▸ **Work to be completed**: Within the listing below, filter for "center" and copy every matching line.

▸ **Material provided**:
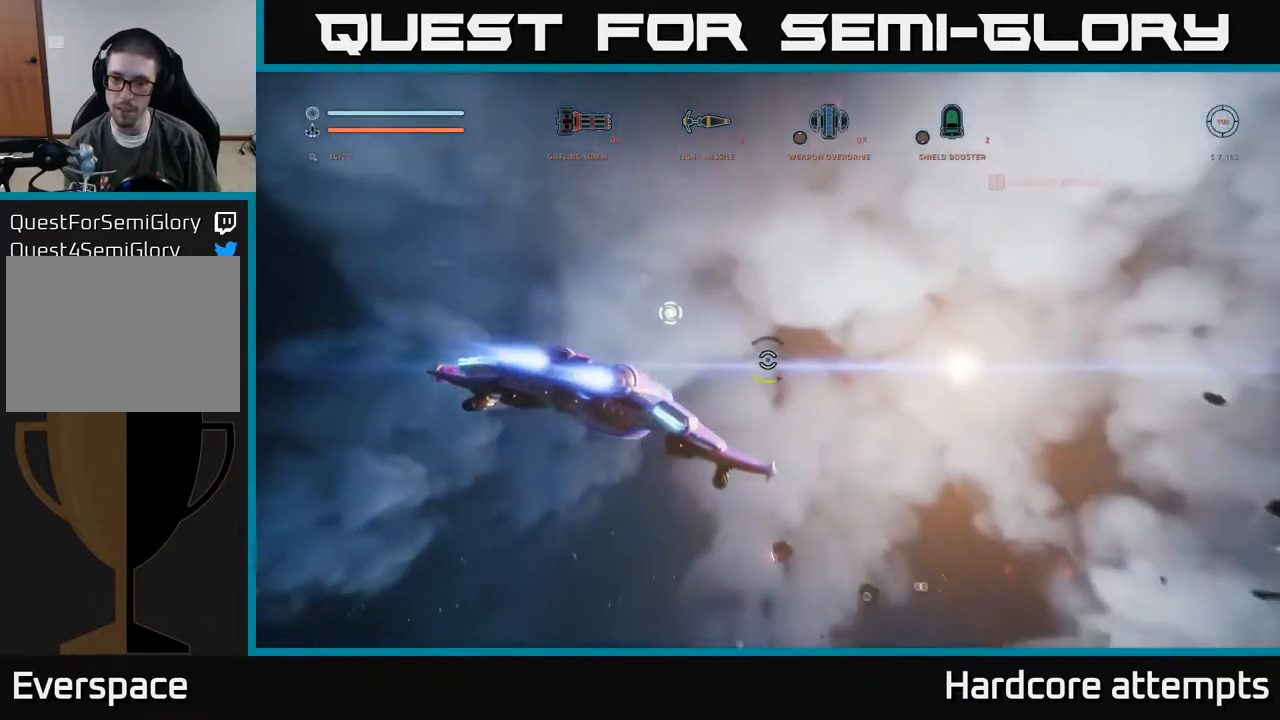
{"dt_ms": 500, "buttons": ["L1"], "left_stick": "up-left", "right_stick": "center", "events": [[133, "left_stick", "left"], [200, "left_stick", "up-left"], [300, "L1", "down"]]}
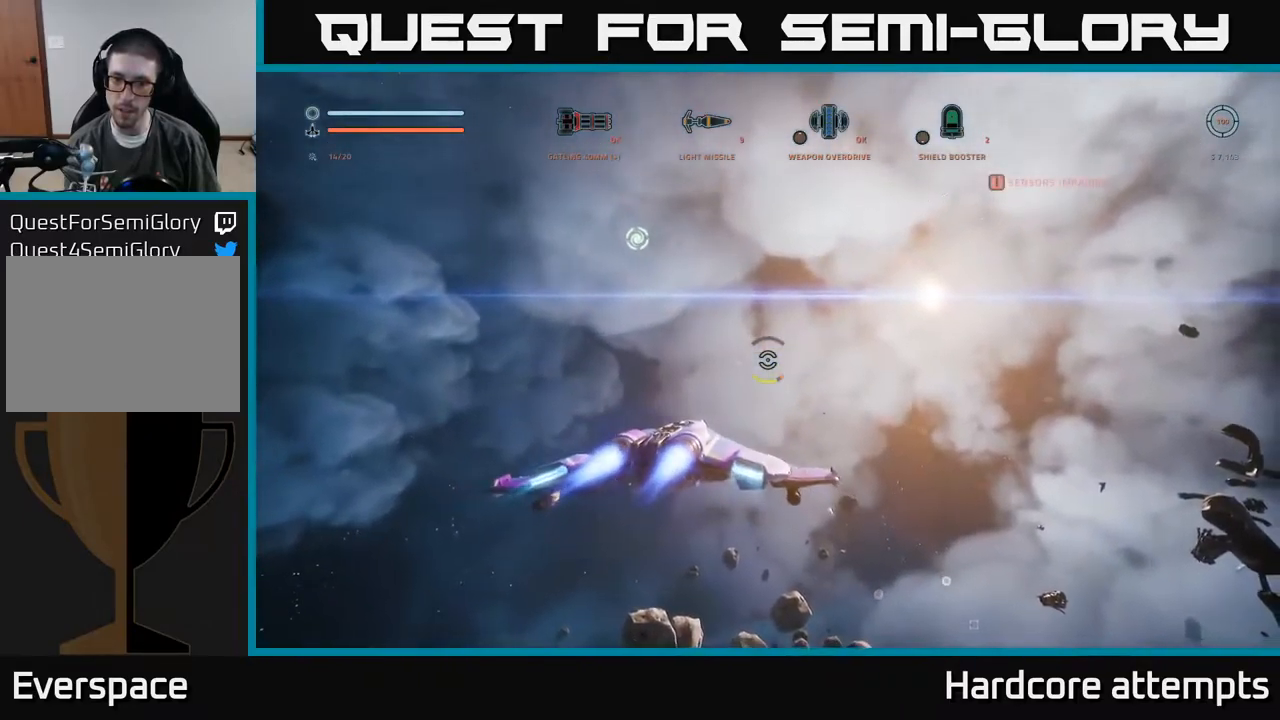
{"dt_ms": 500, "buttons": ["L1"], "left_stick": "up-left", "right_stick": "right", "events": [[216, "right_stick", "right"]]}
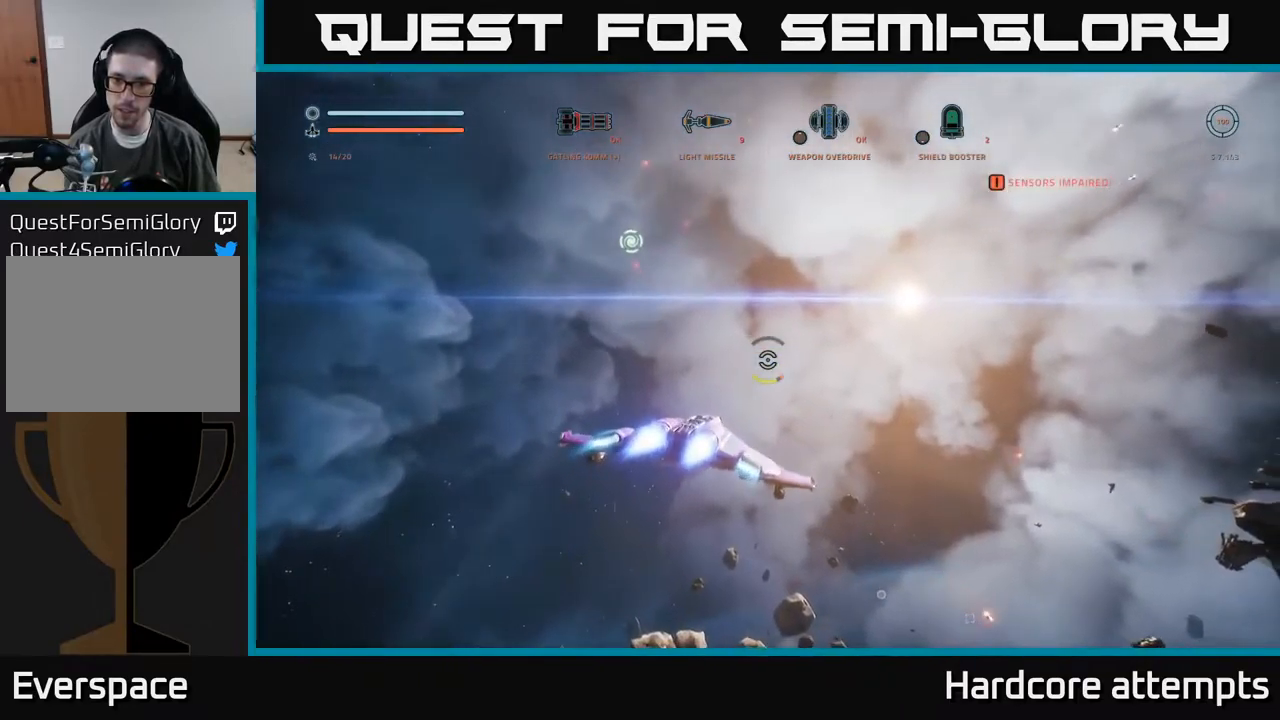
{"dt_ms": 500, "buttons": ["X"], "left_stick": "left", "right_stick": "center", "events": [[16, "left_stick", "left"], [83, "L1", "up"], [183, "right_stick", "down-right"], [200, "X", "down"], [450, "right_stick", "center"]]}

▸ **Written answer**:
{"dt_ms": 500, "buttons": ["L1"], "left_stick": "up-left", "right_stick": "center", "events": [[133, "left_stick", "left"], [200, "left_stick", "up-left"], [300, "L1", "down"]]}
{"dt_ms": 500, "buttons": ["X"], "left_stick": "left", "right_stick": "center", "events": [[16, "left_stick", "left"], [83, "L1", "up"], [183, "right_stick", "down-right"], [200, "X", "down"], [450, "right_stick", "center"]]}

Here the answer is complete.